[EXERCISE REQUIREMENTS] Continue the essay on the proposed Malaysian law against insulting the monarch and state rulers, picking up after its final sentence.
READING PASSAGE: Begin
While away, I received several messages from home asking me what I thought of the proposals to introduce a new law to criminalise insulting our federal monarch and state rulers. Viewed in isolation, there is nothing extraordinary about this. Many countries have laws that endow special protection to national institutions or symbols: Thailand’s lese majeste law is perhaps the most well-known, but even some of the world’s most liberal democracies have legislated to protect their head of state, flag or anthem.

Of course, there are differences in the extent of protection and severity of punishment, and the history and logic behind such laws can vary, too: in some countries the laws arose after civil wars so it was important to prevent incitement and maintain order while allowing other expressions of dissent, but in other countries the laws are blatant tools to stifle opposition.

It is thus important to consider the context in which the recent proposals in Malaysia have appeared. It all started with a speech delivered by the Yang di-Pertuan Agong in conjunction with His Majesty’s official birthday. A number of people unhappy with the speech’s contents expressed their feelings on social media, and additionally criticised the Yang di-Pertuan Agong. Although the police have taken action against some of these individuals based on existing laws, this is not enough for some. These are the ones calling for a new law to deal with cases of insulting the royal institution.

From this account, it is clear that the real cause of this episode is ignorance. Both the people who criticised, and then the other people who subsequently defended, the Yang di-Pertuan Agong based on the contents of the speech were ignorant about the process by which the government writes speeches for state occasions. Both sides seem to think that the Yang di-Pertuan Agong would personally have written a speech of this nature. Indeed, there are occasions where our monarchs do write their own speeches or even speak off-the-cuff, but these are usually at charitable, cultural or sporting events, not state ceremonies. Here, it is the responsibility of the government of the day to supply a speech that will not be seen as politically partisan or potentially embarrassing.
READING PASSAGE: End
EXTRACTED ENTRIES: Begin
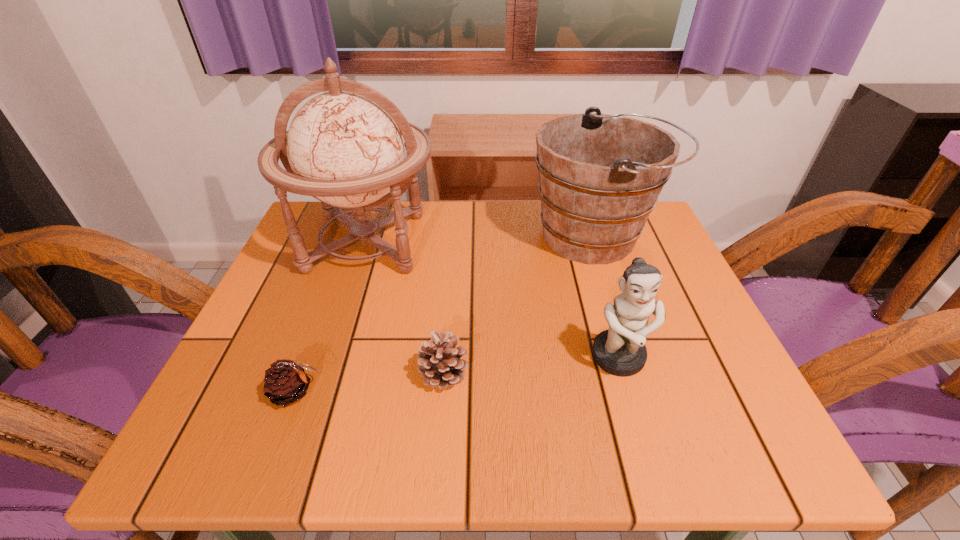
Find the location of a particular element. vacant region between the bucket and the right pinecone is located at coordinates (519, 305).

This screenshot has height=540, width=960. What are the coordinates of `vacant point located between the second shortest object and the left pinecone` in the screenshot? It's located at (370, 382).

Where is `empty location between the bucket and the second shortest object`? empty location between the bucket and the second shortest object is located at coordinates (519, 305).

You are a GUI agent. You are given a task and a screenshot of the screen. Output one action in this format:
    pyautogui.click(x=<x>, y=<y>)
    Task: Click on the free area in between the bucket and the right pinecone
    The image size is (960, 540).
    Given the screenshot: What is the action you would take?
    pyautogui.click(x=519, y=305)

Where is `free space between the bucket and the tallest object`? free space between the bucket and the tallest object is located at coordinates [x=481, y=240].

Where is `the second closest object to the shortest object`? the second closest object to the shortest object is located at coordinates (344, 147).

Identify which object is the closest to the third shortest object. Please provide its 2D coordinates. Your answer should be formatted as a tuple, i.e. [(x, y)], where the tuple contains the x and y coordinates of a point satisfying the conditions above.

[(600, 175)]

The width and height of the screenshot is (960, 540). Find the location of `free space that satisfies the following two spatial constraints: 1. on the front-facing side of the globe; 2. with a leaf charm attached to the left pinecone`. free space that satisfies the following two spatial constraints: 1. on the front-facing side of the globe; 2. with a leaf charm attached to the left pinecone is located at coordinates (317, 392).

I want to click on vacant space that satisfies the following two spatial constraints: 1. on the front-facing side of the tallest object; 2. on the right side of the fourth tallest object, so click(x=324, y=373).

This screenshot has width=960, height=540. What are the coordinates of `vacant space that satisfies the following two spatial constraints: 1. on the front-facing side of the globe; 2. on the right side of the fourth tallest object` in the screenshot? It's located at (324, 373).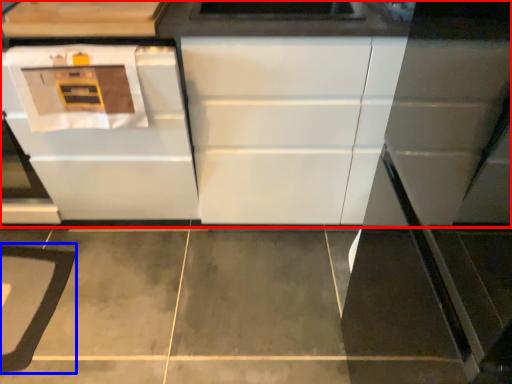
Question: Which object is closer to the camera taking this photo, cabinetry (highlighted by a red box) or mat (highlighted by a blue box)?

Choices:
 (A) cabinetry
 (B) mat

Answer: (A)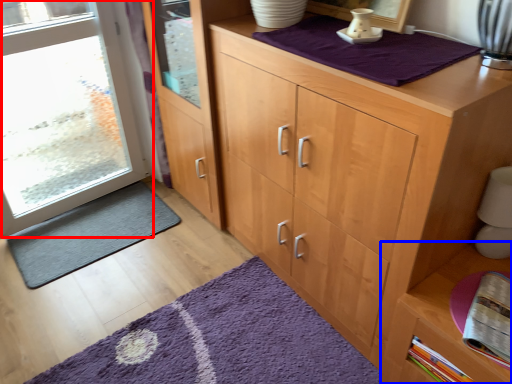
Question: Which of the following is the closest to the observer, door (highlighted by a red box) or cabinetry (highlighted by a blue box)?

Choices:
 (A) door
 (B) cabinetry

Answer: (B)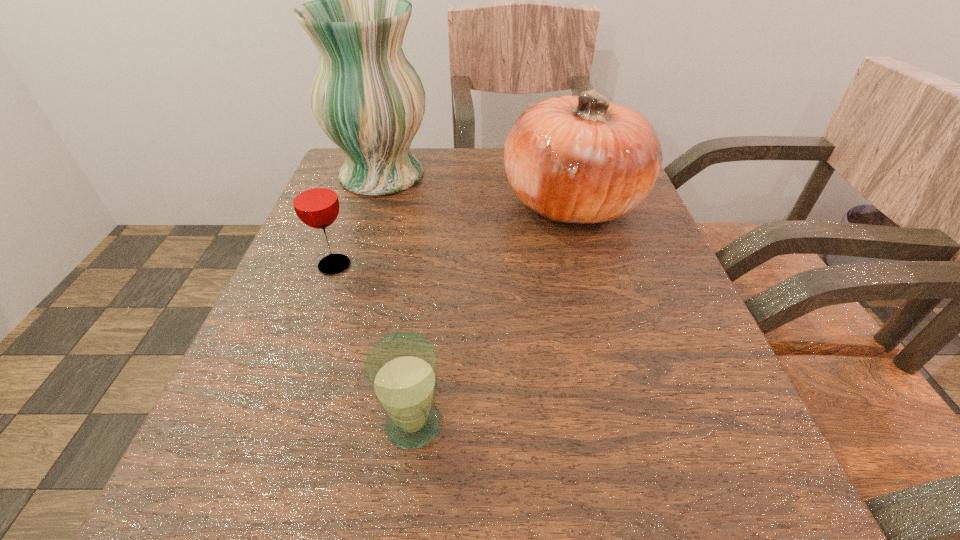
Find the location of a particular element. The image size is (960, 540). blank region between the farther glass and the vase is located at coordinates (358, 220).

Locate an element on the screen. This screenshot has height=540, width=960. free space between the tallest object and the right glass is located at coordinates (397, 300).

Locate an element on the screen. unoccupied position between the rightmost object and the tallest object is located at coordinates (477, 189).

You are a GUI agent. You are given a task and a screenshot of the screen. Output one action in this format:
    pyautogui.click(x=<x>, y=<y>)
    Task: Click on the free space between the second nearest object and the vase
    This screenshot has height=540, width=960.
    Given the screenshot: What is the action you would take?
    pyautogui.click(x=358, y=220)

Locate an element on the screen. unoccupied position between the tallest object and the shortest object is located at coordinates (397, 300).

You are a GUI agent. You are given a task and a screenshot of the screen. Output one action in this format:
    pyautogui.click(x=<x>, y=<y>)
    Task: Click on the object that stands as the third closest to the vase
    The width and height of the screenshot is (960, 540).
    Given the screenshot: What is the action you would take?
    pyautogui.click(x=401, y=368)

The image size is (960, 540). In order to click on the second closest object to the nearer glass in this screenshot , I will do `click(581, 159)`.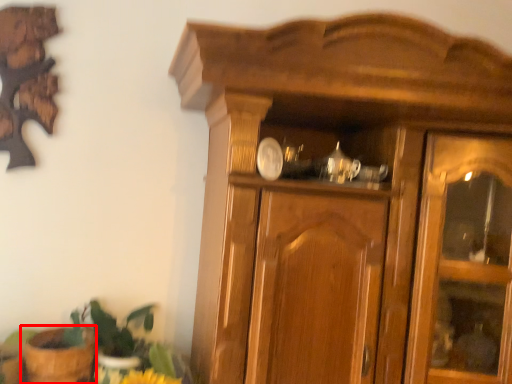
Question: From the image's perspective, what is the correct spatial relationship of flowerpot (annotated by the red box) in relation to houseplant?

Choices:
 (A) below
 (B) above

Answer: (A)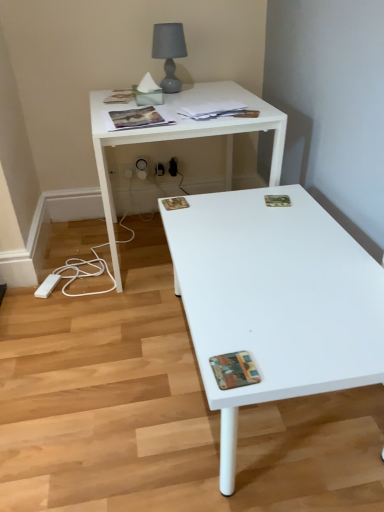
Describe the element at coordinates (120, 97) in the screenshot. I see `matte paper magazine at upper left, marked as the 1th magazine in a top-to-bottom arrangement` at that location.

How much space does matte paper magazine at upper left, acting as the sixth magazine starting from the bottom, occupy vertically?

Answer: The height of matte paper magazine at upper left, acting as the sixth magazine starting from the bottom, is 2.83 centimeters.

The image size is (384, 512). What are the coordinates of `white glossy desk at upper center` in the screenshot? It's located at (184, 138).

The height and width of the screenshot is (512, 384). What are the coordinates of `white plastic electric outlet at lower center, which is counted as the first electric outlet, starting from the left` in the screenshot? It's located at (128, 170).

At what (x,y) coordinates should I click in order to perform the action: click on matte gray lampshade at upper center. Please return your answer as a coordinate pair (x, y). This screenshot has height=512, width=384. Looking at the image, I should click on (169, 52).

What do you see at coordinates (277, 201) in the screenshot? I see `camouflage paper magazine at upper right, the 3th magazine ordered from the bottom` at bounding box center [277, 201].

Where is `printed paper magazine at center, acting as the 3th magazine starting from the front`? This screenshot has width=384, height=512. printed paper magazine at center, acting as the 3th magazine starting from the front is located at coordinates (175, 203).

Locate an element on the screen. The width and height of the screenshot is (384, 512). matte paper magazine at upper left, the 1th magazine viewed from the back is located at coordinates (120, 97).

Considering the relative positions of white plastic electric outlet at lower center, positioned as the 1th electric outlet in right-to-left order, and white matte coffee table at lower right in the image provided, is white plastic electric outlet at lower center, positioned as the 1th electric outlet in right-to-left order, to the left or to the right of white matte coffee table at lower right?

From the image, it's evident that white plastic electric outlet at lower center, positioned as the 1th electric outlet in right-to-left order, is to the left of white matte coffee table at lower right.

Is white plastic electric outlet at lower center, positioned as the 1th electric outlet in right-to-left order, taller or shorter than white matte coffee table at lower right?

white plastic electric outlet at lower center, positioned as the 1th electric outlet in right-to-left order, is taller than white matte coffee table at lower right.

Is white plastic electric outlet at lower center, the 2th electric outlet positioned from the left, positioned with its back to white matte coffee table at lower right?

No, white plastic electric outlet at lower center, the 2th electric outlet positioned from the left, is not facing away from white matte coffee table at lower right.

Is white glossy desk at upper center spatially inside white matte coffee table at lower right, or outside of it?

white glossy desk at upper center exists outside the volume of white matte coffee table at lower right.

Looking at their sizes, would you say white glossy desk at upper center is wider or thinner than white matte coffee table at lower right?

→ white glossy desk at upper center is thinner than white matte coffee table at lower right.

Considering the points (163, 133) and (256, 267), which point is behind, point (163, 133) or point (256, 267)?

Positioned behind is point (163, 133).

In terms of height, does white glossy desk at upper center look taller or shorter compared to white matte coffee table at lower right?

white glossy desk at upper center is taller than white matte coffee table at lower right.

Which object is positioned more to the left, multicolored textured magazine at lower right, acting as the first magazine starting from the front, or white plastic electric outlet at lower center, positioned as the 1th electric outlet in right-to-left order?

From the viewer's perspective, white plastic electric outlet at lower center, positioned as the 1th electric outlet in right-to-left order, appears more on the left side.

Can you confirm if multicolored textured magazine at lower right, acting as the first magazine starting from the front, is shorter than white plastic electric outlet at lower center, the 2th electric outlet positioned from the left?

Yes.

Is multicolored textured magazine at lower right, which ranks as the 6th magazine in back-to-front order, situated inside white plastic electric outlet at lower center, the 2th electric outlet positioned from the left, or outside?

multicolored textured magazine at lower right, which ranks as the 6th magazine in back-to-front order, lies outside white plastic electric outlet at lower center, the 2th electric outlet positioned from the left.

I want to click on the 1st electric outlet counting from the left of the multicolored textured magazine at lower right, positioned as the 1th magazine in bottom-to-top order, so click(x=141, y=168).

Which object is closer to the camera taking this photo, white plastic electric outlet at lower center, the 2th electric outlet positioned from the left, or white plastic electric outlet at lower center, the second electric outlet positioned from the right?

white plastic electric outlet at lower center, the 2th electric outlet positioned from the left, is in front.

Are white plastic electric outlet at lower center, the 2th electric outlet positioned from the left, and white plastic electric outlet at lower center, which is counted as the first electric outlet, starting from the left, far apart?

No, white plastic electric outlet at lower center, the 2th electric outlet positioned from the left, is not far away from white plastic electric outlet at lower center, which is counted as the first electric outlet, starting from the left.

Is white plastic electric outlet at lower center, positioned as the 1th electric outlet in right-to-left order, inside or outside of white plastic electric outlet at lower center, which is counted as the first electric outlet, starting from the left?

white plastic electric outlet at lower center, positioned as the 1th electric outlet in right-to-left order, lies outside white plastic electric outlet at lower center, which is counted as the first electric outlet, starting from the left.

How different are the orientations of white plastic electric outlet at lower center, positioned as the 1th electric outlet in right-to-left order, and white plastic electric outlet at lower center, the second electric outlet positioned from the right, in degrees?

The angular difference between white plastic electric outlet at lower center, positioned as the 1th electric outlet in right-to-left order, and white plastic electric outlet at lower center, the second electric outlet positioned from the right, is 0.00214 degrees.

Is printed paper magazine at upper center, which appears as the second magazine when viewed from the front, not near white plastic electric outlet at lower center, the 2th electric outlet positioned from the left?

printed paper magazine at upper center, which appears as the second magazine when viewed from the front, is near white plastic electric outlet at lower center, the 2th electric outlet positioned from the left, not far away.

From a real-world perspective, which object stands above the other?

printed paper magazine at upper center, which is counted as the fourth magazine, starting from the bottom, from a real-world perspective.

Who is smaller, printed paper magazine at upper center, the third magazine positioned from the top, or white plastic electric outlet at lower center, the 2th electric outlet positioned from the left?

With smaller size is white plastic electric outlet at lower center, the 2th electric outlet positioned from the left.

Considering the positions of point (144, 162) and point (231, 113), is point (144, 162) closer or farther from the camera than point (231, 113)?

Point (144, 162) is positioned farther from the camera compared to point (231, 113).

Looking at this image, how different are the orientations of white plastic electric outlet at lower center, positioned as the 1th electric outlet in right-to-left order, and matte paper magazine at upper center, the fourth magazine when ordered from front to back, in degrees?

5.93 degrees separate the facing orientations of white plastic electric outlet at lower center, positioned as the 1th electric outlet in right-to-left order, and matte paper magazine at upper center, the fourth magazine when ordered from front to back.

In the scene shown: Do you think white plastic electric outlet at lower center, positioned as the 1th electric outlet in right-to-left order, is within matte paper magazine at upper center, which ranks as the 3th magazine in back-to-front order, or outside of it?

white plastic electric outlet at lower center, positioned as the 1th electric outlet in right-to-left order, is not inside matte paper magazine at upper center, which ranks as the 3th magazine in back-to-front order, it's outside.

Is point (185, 201) closer or farther from the camera than point (124, 170)?

Point (185, 201) appears to be closer to the viewer than point (124, 170).

Is printed paper magazine at center, positioned as the 5th magazine in top-to-bottom order, spatially inside white plastic electric outlet at lower center, the second electric outlet positioned from the right, or outside of it?

printed paper magazine at center, positioned as the 5th magazine in top-to-bottom order, cannot be found inside white plastic electric outlet at lower center, the second electric outlet positioned from the right.

Can you confirm if printed paper magazine at center, acting as the 3th magazine starting from the front, is positioned to the right of white plastic electric outlet at lower center, the second electric outlet positioned from the right?

Yes.

Which of these two, printed paper magazine at center, acting as the 3th magazine starting from the front, or white plastic electric outlet at lower center, the second electric outlet positioned from the right, is wider?

Wider between the two is printed paper magazine at center, acting as the 3th magazine starting from the front.

Locate an element on the screen. coffee table lying below the white plastic electric outlet at lower center, the 2th electric outlet positioned from the left (from the image's perspective) is located at coordinates (275, 300).

At what (x,y) coordinates should I click in order to perform the action: click on desk to the right of white matte coffee table at lower right. Please return your answer as a coordinate pair (x, y). Looking at the image, I should click on (184, 138).

Looking at the image, which one is located closer to white plastic electric outlet at lower center, the second electric outlet positioned from the right, white matte coffee table at lower right or camouflage paper magazine at upper right, the fourth magazine in the top-to-bottom sequence?

camouflage paper magazine at upper right, the fourth magazine in the top-to-bottom sequence.

Which object lies nearer to the anchor point white plastic electric outlet at lower center, positioned as the 1th electric outlet in right-to-left order, matte paper magazine at upper left, marked as the 1th magazine in a top-to-bottom arrangement, or matte paper magazine at upper center, the fourth magazine when ordered from front to back?

The object closer to white plastic electric outlet at lower center, positioned as the 1th electric outlet in right-to-left order, is matte paper magazine at upper left, marked as the 1th magazine in a top-to-bottom arrangement.

Estimate the real-world distances between objects in this image. Which object is closer to multicolored textured magazine at lower right, positioned as the 1th magazine in bottom-to-top order, matte paper magazine at upper left, the 1th magazine viewed from the back, or white plastic electric outlet at lower center, which is counted as the first electric outlet, starting from the left?

matte paper magazine at upper left, the 1th magazine viewed from the back.

When comparing their distances from printed paper magazine at upper center, the 5th magazine when ordered from back to front, does camouflage paper magazine at upper right, the 3th magazine ordered from the bottom, or printed paper magazine at center, marked as the second magazine in a bottom-to-top arrangement, seem closer?

Based on the image, printed paper magazine at center, marked as the second magazine in a bottom-to-top arrangement, appears to be nearer to printed paper magazine at upper center, the 5th magazine when ordered from back to front.

When comparing their distances from printed paper magazine at upper center, which appears as the second magazine when viewed from the front, does matte paper magazine at upper center, which ranks as the 3th magazine in back-to-front order, or white plastic electric outlet at lower center, the second electric outlet positioned from the right, seem closer?

Based on the image, matte paper magazine at upper center, which ranks as the 3th magazine in back-to-front order, appears to be nearer to printed paper magazine at upper center, which appears as the second magazine when viewed from the front.

When comparing their distances from camouflage paper magazine at upper right, the 2th magazine in the back-to-front sequence, does matte paper magazine at upper center, the fifth magazine ordered from the bottom, or matte gray lampshade at upper center seem closer?

matte paper magazine at upper center, the fifth magazine ordered from the bottom, is closer to camouflage paper magazine at upper right, the 2th magazine in the back-to-front sequence.

When comparing their distances from white glossy desk at upper center, does camouflage paper magazine at upper right, the 5th magazine positioned from the front, or matte paper magazine at upper left, marked as the 1th magazine in a top-to-bottom arrangement, seem further?

camouflage paper magazine at upper right, the 5th magazine positioned from the front.

Which object lies further to the anchor point camouflage paper magazine at upper right, the 2th magazine in the back-to-front sequence, matte gray lampshade at upper center or white plastic electric outlet at lower center, the 2th electric outlet positioned from the left?

white plastic electric outlet at lower center, the 2th electric outlet positioned from the left, is further to camouflage paper magazine at upper right, the 2th magazine in the back-to-front sequence.

Where is `desk between matte paper magazine at upper center, the fourth magazine when ordered from front to back, and printed paper magazine at center, acting as the 3th magazine starting from the front, from top to bottom`? desk between matte paper magazine at upper center, the fourth magazine when ordered from front to back, and printed paper magazine at center, acting as the 3th magazine starting from the front, from top to bottom is located at coordinates (184, 138).

Find the location of a particular element. electric outlet between matte gray lampshade at upper center and white plastic electric outlet at lower center, which is counted as the first electric outlet, starting from the left, from front to back is located at coordinates (141, 168).

Locate an element on the screen. The height and width of the screenshot is (512, 384). electric outlet between camouflage paper magazine at upper right, the 5th magazine positioned from the front, and white plastic electric outlet at lower center, the second electric outlet positioned from the right, along the z-axis is located at coordinates (141, 168).

The width and height of the screenshot is (384, 512). I want to click on table lamp positioned between multicolored textured magazine at lower right, placed as the 6th magazine when sorted from top to bottom, and white plastic electric outlet at lower center, the second electric outlet positioned from the right, from near to far, so click(169, 52).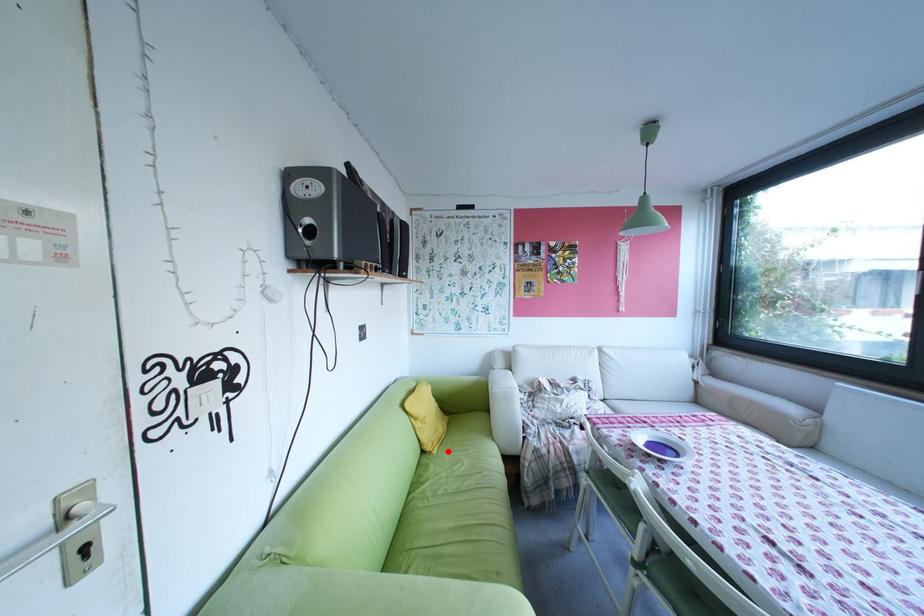
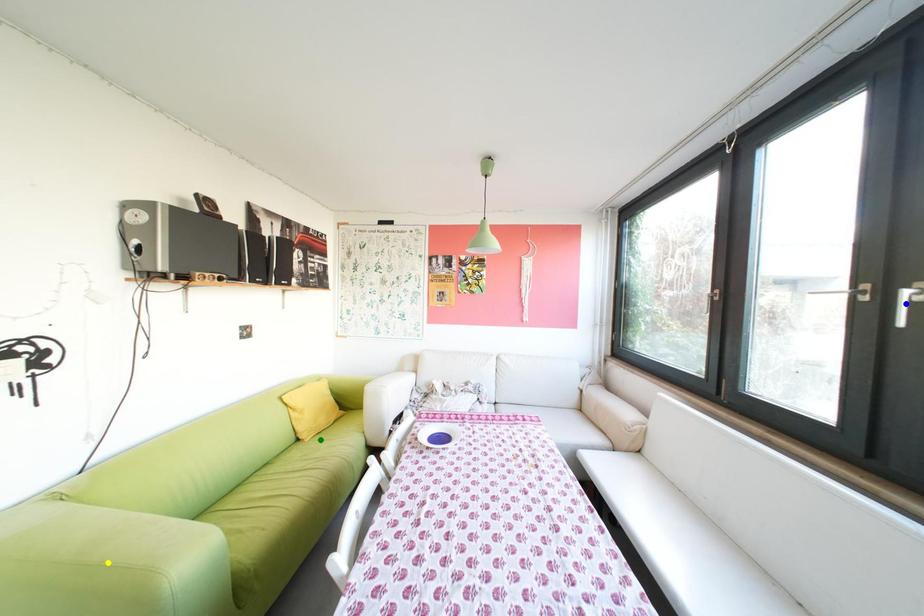
Question: I am providing you with two images of the same scene from different viewpoints. A red point is marked on the first image. You are given multiple points on the second image. In image 2, which mark is for the same physical point as the one in image 1?

Choices:
 (A) green point
 (B) yellow point
 (C) blue point

Answer: (A)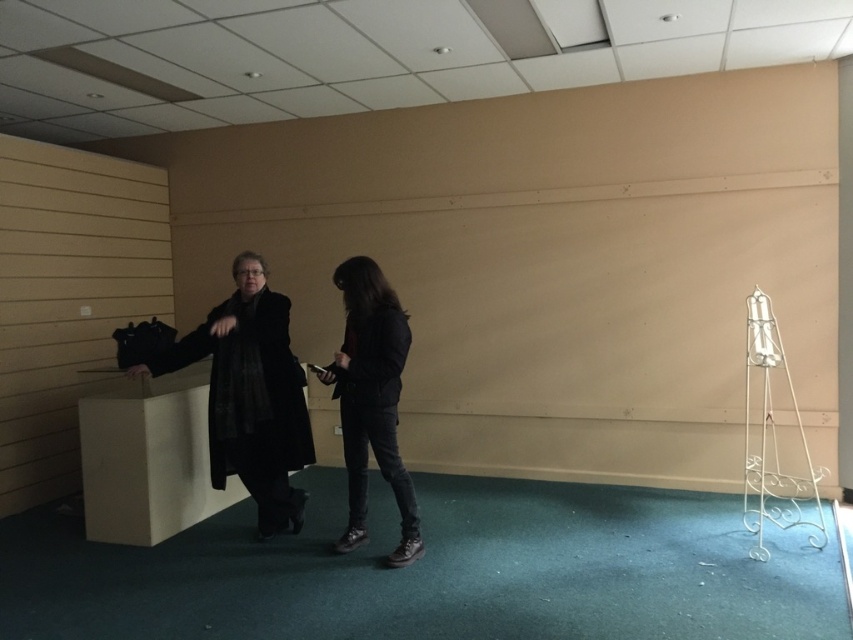
Question: Which point is closer to the camera?

Choices:
 (A) matte black coat at left
 (B) matte black jacket at center

Answer: (B)

Question: Among these objects, which one is farthest from the camera?

Choices:
 (A) matte black jacket at center
 (B) matte black coat at left

Answer: (B)

Question: Can you confirm if matte black coat at left is smaller than matte black jacket at center?

Choices:
 (A) yes
 (B) no

Answer: (B)

Question: Is matte black coat at left below matte black jacket at center?

Choices:
 (A) no
 (B) yes

Answer: (B)

Question: Can you confirm if matte black coat at left is positioned below matte black jacket at center?

Choices:
 (A) no
 (B) yes

Answer: (B)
EXTRACTED ENTRIES: End
[ANSWER SECTION]
During Tuanku Abdul Halim’s first federal reign in the 70s, that principle may have been well understood by both the government and the people, but today that understanding is woefully deficient and is in urgent need of addressing. This is why it is vital that the development and functions of our institutions is well taught in schools.

Unfortunately, some of the ignorance exhibited in this episode may well be wilful. It is a favourite tactic of authoritarians to hide behind nationally respected institutions to give themselves legitimacy. The military is often invoked in this way, and during the unpopular war in Iraq, many politicians in Western democracies deliberately conflated criticism of the war with criticism of the armed forces in order to make their opponents look monstrous – “how dare you criticise our brave troops?”, etc. Constitutional monarchs are vulnerable to being used in this way, too.

I have also been informed that some of the recent self-proclaimed arch-monarchists have not shown much consistency throughout their careers, happy to curtail the monarchy during our country’s regrettable constitutional crises. I was also intrigued by another recent proposal to remove the power of rulers to appoint a non-Malay Menteri Besar in the states where this provision currently exists – but it struck me that this proposed reduction in the powers of the rulers was not condemned as treason by the same people.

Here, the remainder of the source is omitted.